The top three keys to success in music are to make singing a part of your daily life, learn to play an instrument and be a part of the action.
Sing as a part of your daily life
Singing has to be a daily thing if you want to be good. “You get up in the morning, you brush your teeth, you comb your hair and then you sing,” says celebrity vocal coach Cari Cole. Any successful singer makes singing a part of their life style. The bonus is that singers are the happier than those in any other career. See: Best jobs in 2012
Learn to play an instrument
While singers may not need to play an instrument, Cari Cole says it is very helpful. If you choose to play guitar, pick your favorite style of music—whether it is folk, heavy metal or classical—then learn how to play that style of guitar from the start, says Jerry Grote, executive at Schmitt Music. Learning guitar is not like learning the clarinet. You do not need to start with book one of music fundamentals to learn guitar. Do any readers remember playing their first music lesson “stepping up, stepping down, then you skip?” Instead, most guitar instruction studios start you by playing your preferred style of music.
Be a part of the action
“Create a network,” says Cari Cole. Collaborating with others and being a part of the music industry is critical to success. One of the main activities for singers is establishing and maintaining relationships. This means developing constructive and cooperative working relationships with others, and maintaining them over time.
Part of getting involved is collaboration with others.

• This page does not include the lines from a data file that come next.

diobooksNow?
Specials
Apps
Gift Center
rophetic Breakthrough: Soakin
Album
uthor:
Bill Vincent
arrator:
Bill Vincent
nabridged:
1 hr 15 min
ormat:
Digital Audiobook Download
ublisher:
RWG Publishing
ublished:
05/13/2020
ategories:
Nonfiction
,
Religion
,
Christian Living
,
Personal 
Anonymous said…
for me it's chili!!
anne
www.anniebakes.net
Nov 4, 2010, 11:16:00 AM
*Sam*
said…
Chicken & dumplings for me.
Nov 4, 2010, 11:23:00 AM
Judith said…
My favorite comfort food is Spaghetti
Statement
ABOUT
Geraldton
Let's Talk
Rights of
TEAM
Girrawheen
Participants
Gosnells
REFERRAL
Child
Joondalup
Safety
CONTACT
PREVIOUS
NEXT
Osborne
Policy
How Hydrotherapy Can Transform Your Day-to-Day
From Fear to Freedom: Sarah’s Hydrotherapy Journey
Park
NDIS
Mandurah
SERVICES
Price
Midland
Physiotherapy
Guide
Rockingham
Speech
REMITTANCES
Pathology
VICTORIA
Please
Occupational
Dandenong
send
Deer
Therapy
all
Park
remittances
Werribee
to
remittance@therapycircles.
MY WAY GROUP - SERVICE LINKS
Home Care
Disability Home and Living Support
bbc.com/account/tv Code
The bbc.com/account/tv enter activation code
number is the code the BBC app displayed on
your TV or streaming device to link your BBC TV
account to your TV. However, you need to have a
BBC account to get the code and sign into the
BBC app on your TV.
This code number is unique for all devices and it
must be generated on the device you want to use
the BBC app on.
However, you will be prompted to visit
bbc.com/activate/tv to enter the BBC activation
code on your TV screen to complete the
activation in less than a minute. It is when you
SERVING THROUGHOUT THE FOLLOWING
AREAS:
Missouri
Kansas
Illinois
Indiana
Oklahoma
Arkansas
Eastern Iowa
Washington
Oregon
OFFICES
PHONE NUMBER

Jeff Beck, who has enjoyed a successful lifetime career in music puts it in his own words, “You grow up in camaraderie. A band is better than any pickup players.” Later in life Jeff continued to collaborate with other artists, “nothing happened and then all of sudden I was on 15 other albums, just by a couple of Jack Daniels and a promise… things happen.” See the video: Guitar Hero Jeff Beck Discusses His Career.
Being a part of the action means being an active listener. Give full attention to what other people are saying. Take time to understand the points being made. Ask questions and do not interrupt. Failure to demonstrate this critical skill can be a turn-off the fans and colleagues.
Clive Davis, a very successful music executive, encourages musicians to write songs with others, and to sing songs others have written. His recent book, The Soundtrack of My Life, is filled with examples of how artists have become successful by listening to advice given them. He also gives many examples of artists who never made it because they failed to listen.